Não querendo mentir, se ele me tivesse pressentido, nem confessar que o acompanhara de longe, respondi sumariamente:

— Eu? Eu também dormi como um justo.

— Justus, justa, justum.

Estávamos na casa da Rua do Lavradio. Elisiário trazia no peito da camisa um botão de coral, objeto de grande espanto e aclamação da parte dos rapazes, que nunca jamais o viram com jóias. Maior, porém, foi o meu espanto, depois que os rapazes saíram. Tendo ouvido que me faltava dinheiro para comprar sapatos, Elisiário sacou o botão de coral e disse que me fosse calçar com ele. Recusei energicamente, mas tive de aceitá-lo à força.

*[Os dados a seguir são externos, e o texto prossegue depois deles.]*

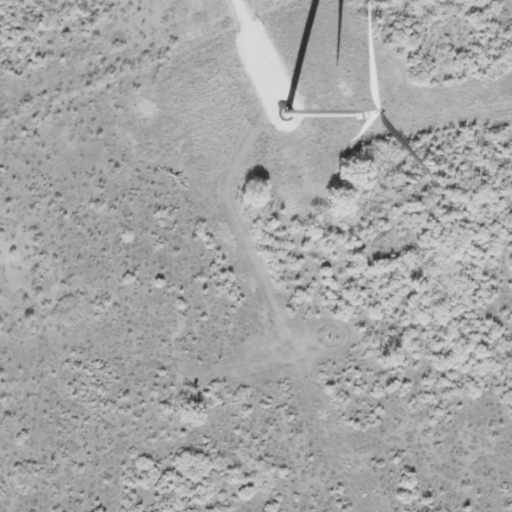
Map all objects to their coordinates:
wind turbine: (285, 106)
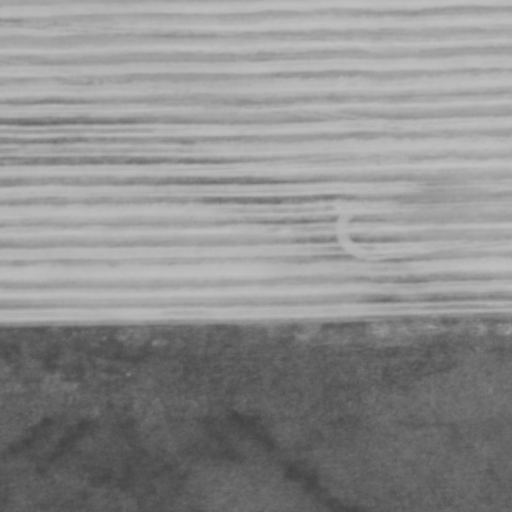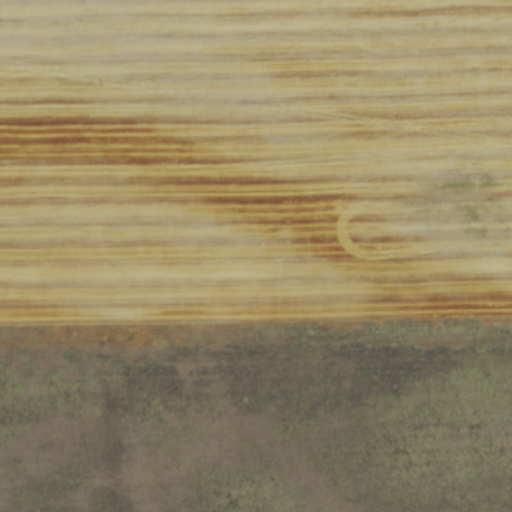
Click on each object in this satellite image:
crop: (254, 158)
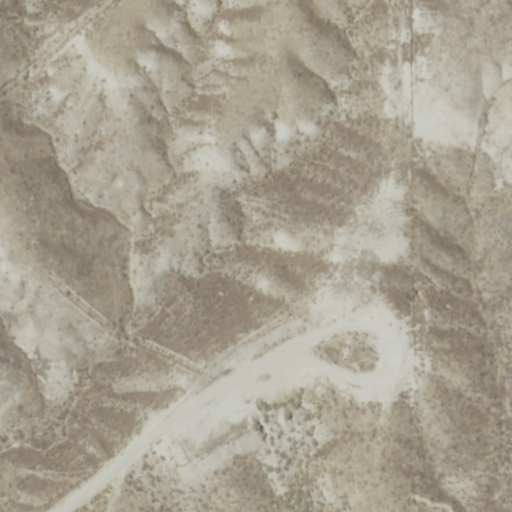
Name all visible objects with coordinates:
road: (332, 304)
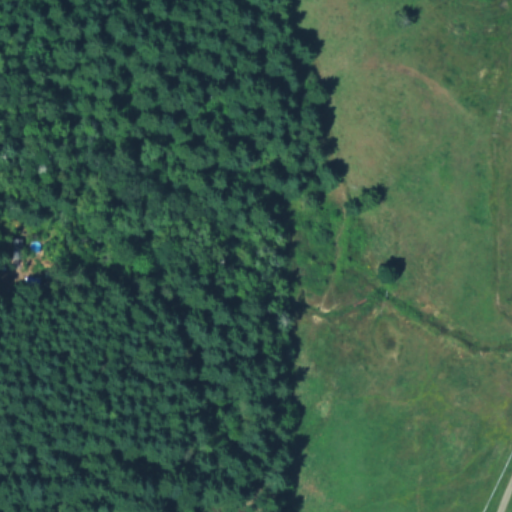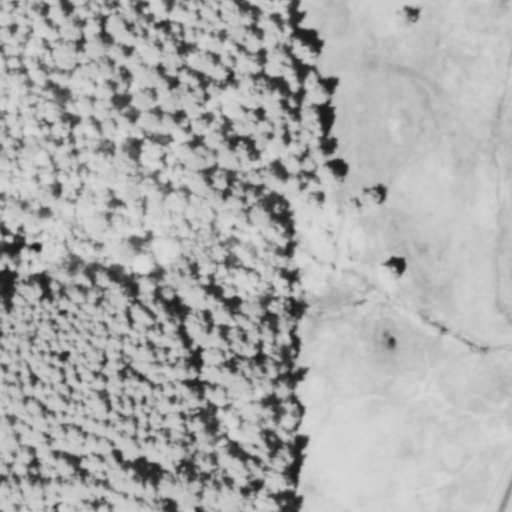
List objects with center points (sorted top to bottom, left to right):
road: (499, 486)
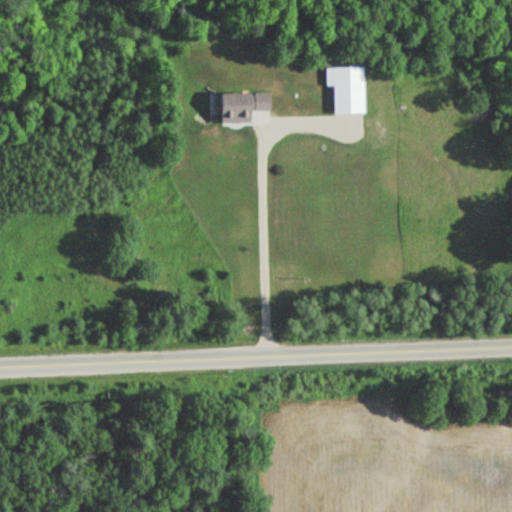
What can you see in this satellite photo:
building: (343, 89)
building: (237, 107)
road: (263, 200)
road: (256, 353)
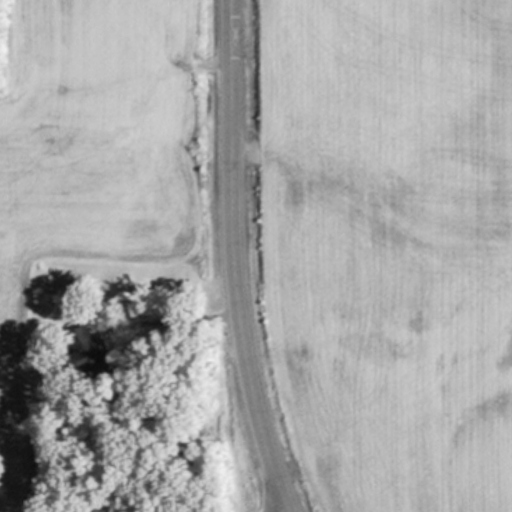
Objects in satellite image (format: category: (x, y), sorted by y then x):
road: (235, 259)
road: (171, 323)
building: (89, 354)
building: (88, 356)
road: (281, 508)
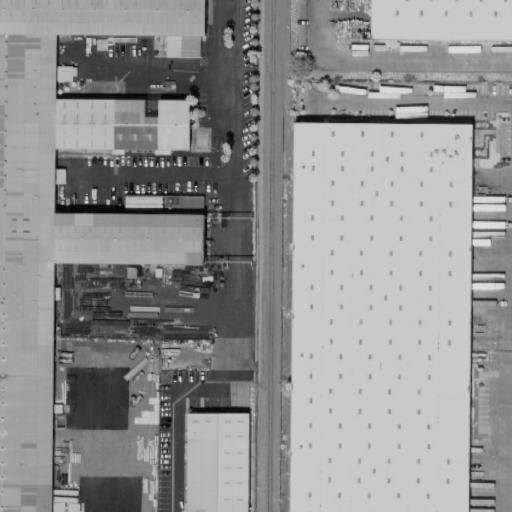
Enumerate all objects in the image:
building: (440, 19)
building: (440, 19)
road: (387, 60)
road: (408, 103)
road: (233, 160)
building: (69, 201)
building: (140, 201)
building: (72, 204)
railway: (268, 256)
building: (380, 311)
building: (379, 317)
road: (97, 442)
building: (216, 461)
building: (215, 462)
building: (249, 484)
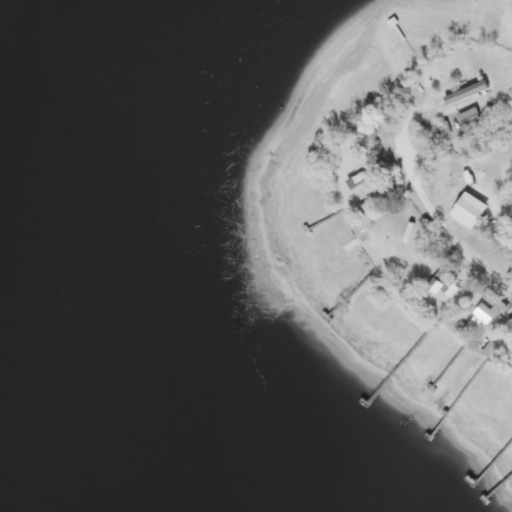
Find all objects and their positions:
building: (465, 92)
building: (467, 93)
building: (466, 114)
building: (471, 119)
building: (358, 178)
building: (463, 195)
building: (390, 196)
building: (466, 209)
road: (443, 228)
building: (407, 232)
building: (444, 289)
building: (444, 290)
building: (489, 308)
building: (490, 311)
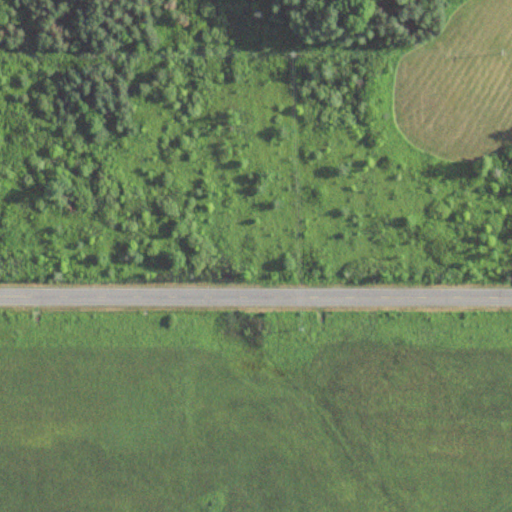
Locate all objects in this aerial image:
road: (256, 295)
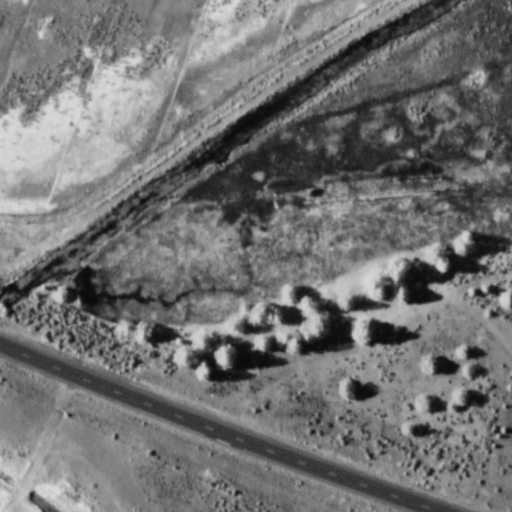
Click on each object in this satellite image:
road: (219, 432)
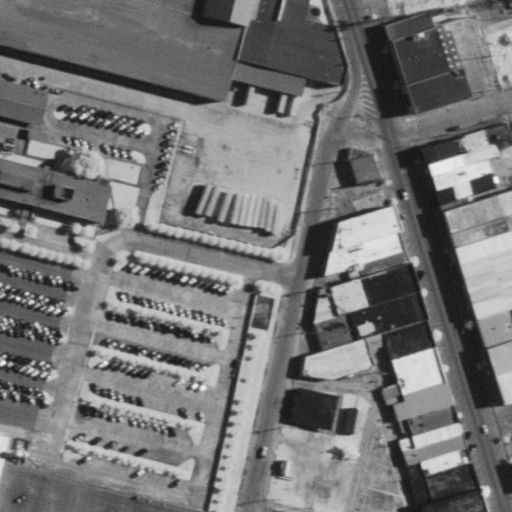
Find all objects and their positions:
railway: (107, 51)
railway: (106, 58)
railway: (105, 65)
road: (450, 116)
road: (427, 255)
road: (292, 294)
road: (136, 475)
road: (509, 508)
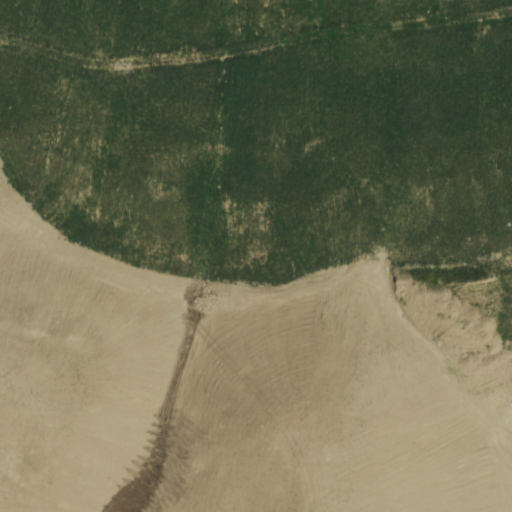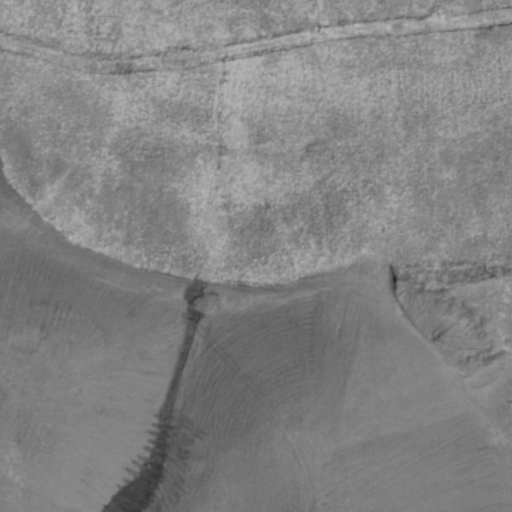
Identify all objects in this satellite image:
quarry: (309, 294)
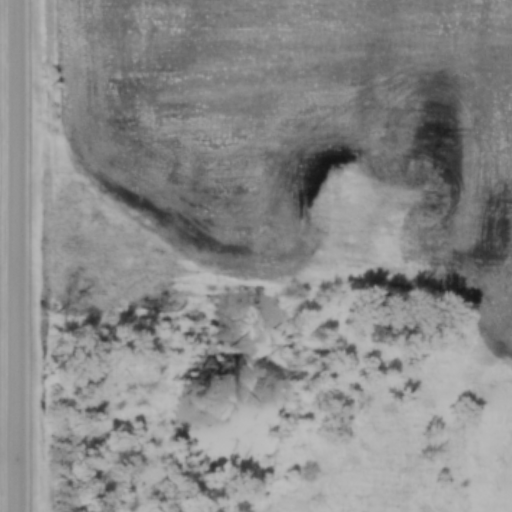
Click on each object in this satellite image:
road: (17, 256)
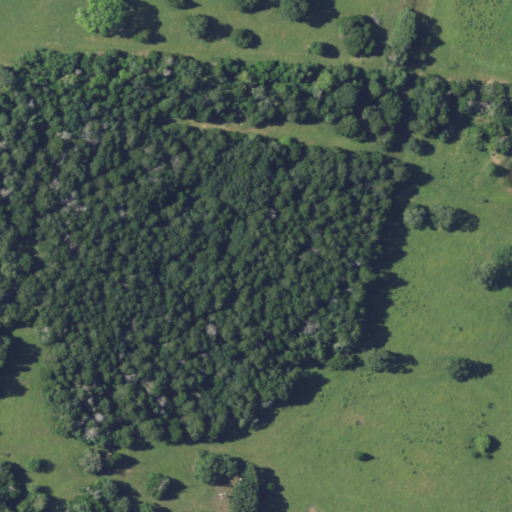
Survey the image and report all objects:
road: (419, 28)
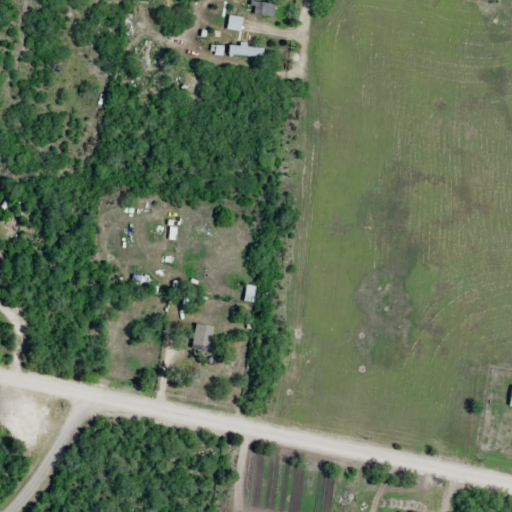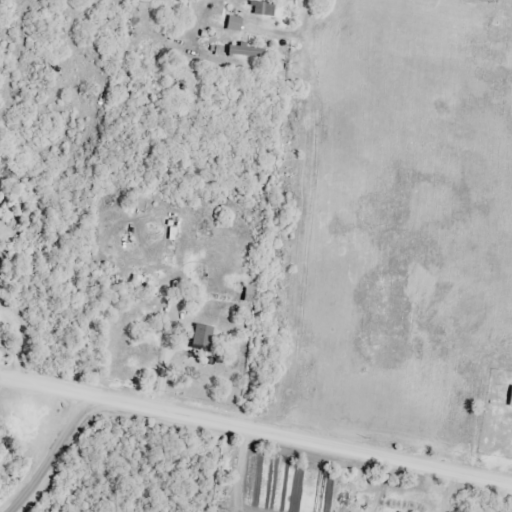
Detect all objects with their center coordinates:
road: (317, 65)
road: (43, 383)
road: (299, 436)
road: (52, 455)
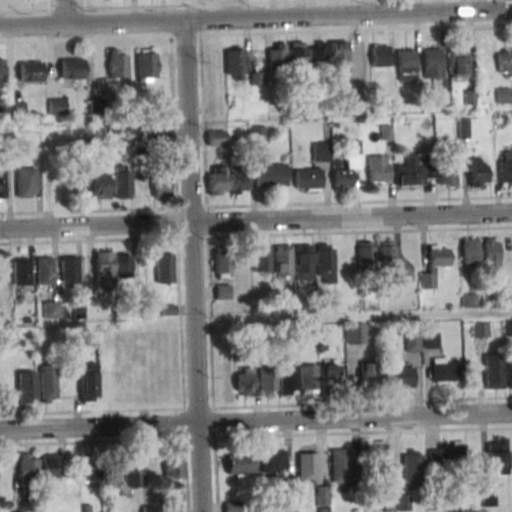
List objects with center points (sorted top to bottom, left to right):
road: (66, 11)
road: (255, 17)
building: (318, 53)
building: (338, 53)
building: (296, 55)
building: (380, 55)
building: (276, 56)
building: (459, 60)
building: (432, 62)
building: (504, 62)
building: (117, 63)
building: (235, 63)
building: (406, 64)
building: (146, 65)
building: (71, 68)
building: (30, 71)
building: (1, 73)
building: (503, 95)
building: (96, 105)
building: (56, 106)
building: (15, 108)
building: (463, 128)
building: (257, 134)
building: (215, 137)
building: (320, 151)
building: (378, 168)
building: (505, 168)
building: (414, 169)
building: (346, 172)
building: (476, 173)
building: (270, 175)
building: (446, 175)
building: (307, 178)
building: (236, 179)
building: (218, 180)
building: (25, 182)
building: (121, 182)
building: (2, 185)
building: (81, 185)
building: (100, 185)
building: (161, 186)
building: (60, 188)
road: (255, 219)
building: (469, 252)
building: (490, 253)
building: (365, 254)
building: (261, 258)
building: (283, 260)
building: (222, 262)
building: (303, 262)
building: (389, 262)
building: (325, 263)
road: (192, 265)
building: (434, 265)
building: (102, 267)
building: (110, 267)
building: (163, 267)
building: (164, 267)
building: (42, 270)
building: (44, 270)
building: (66, 270)
building: (68, 270)
building: (18, 271)
building: (21, 271)
building: (222, 291)
building: (50, 309)
building: (354, 333)
building: (430, 340)
building: (412, 345)
building: (444, 369)
building: (508, 369)
building: (494, 371)
building: (369, 373)
building: (331, 375)
building: (401, 376)
building: (308, 378)
building: (288, 380)
building: (109, 381)
building: (244, 381)
building: (267, 381)
building: (89, 382)
building: (48, 383)
building: (26, 386)
road: (256, 422)
building: (446, 455)
building: (497, 456)
building: (375, 459)
building: (272, 461)
building: (240, 463)
building: (173, 465)
building: (48, 466)
building: (306, 466)
building: (27, 467)
building: (91, 467)
building: (342, 469)
building: (412, 469)
building: (131, 471)
building: (322, 495)
building: (402, 502)
building: (388, 503)
building: (232, 505)
building: (17, 508)
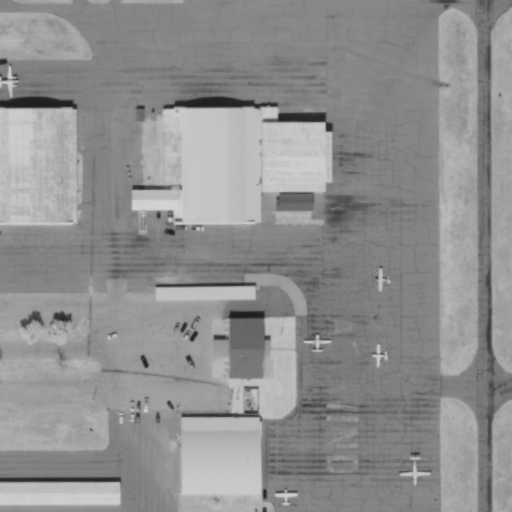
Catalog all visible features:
airport taxiway: (475, 1)
building: (295, 158)
building: (232, 162)
building: (37, 165)
building: (38, 166)
building: (209, 166)
building: (293, 202)
airport apron: (257, 211)
airport: (255, 255)
airport taxiway: (483, 255)
building: (203, 293)
flagpole: (280, 333)
road: (103, 347)
building: (240, 347)
building: (264, 347)
building: (242, 348)
airport taxiway: (471, 388)
building: (219, 455)
building: (222, 456)
airport apron: (75, 481)
building: (59, 492)
building: (60, 494)
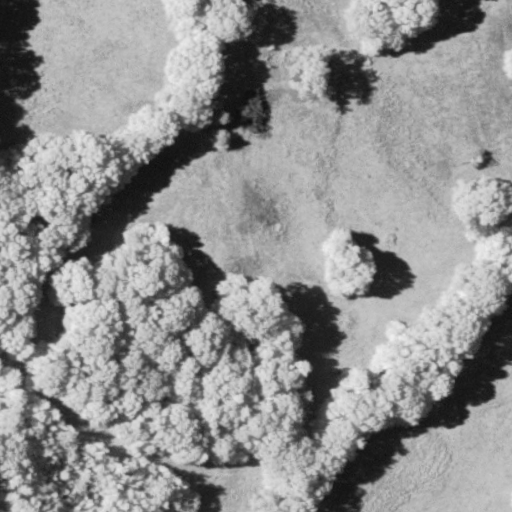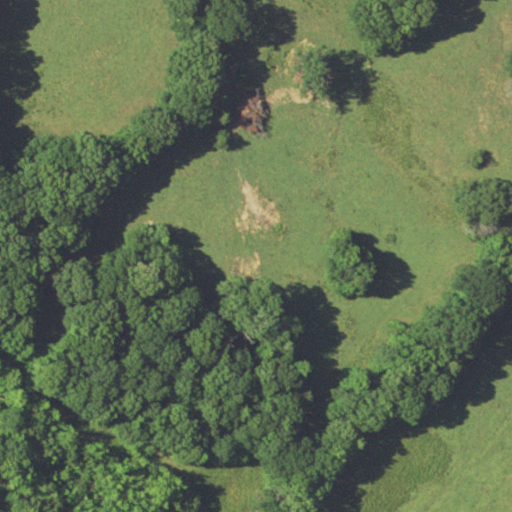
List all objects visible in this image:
road: (104, 127)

Não o vendi nem empenhei; no dia seguinte pedi algum dinheiro adiantado ao correspondente de meu pai, calcei-me de novo, e esperei que chegasse o paquete do Norte, para restituir o botão ao Elisiário. Se visses a cara de desconsolo com que o recebeu!

— Mas o senhor não disse outro dia que lhe tinham dado este botão de presente? repliquei à proposta que me fez de ficar com a jóia.

— Sim, disse e é verdade; mas para que me servem jóias? Acho que ficam melhor nos outros.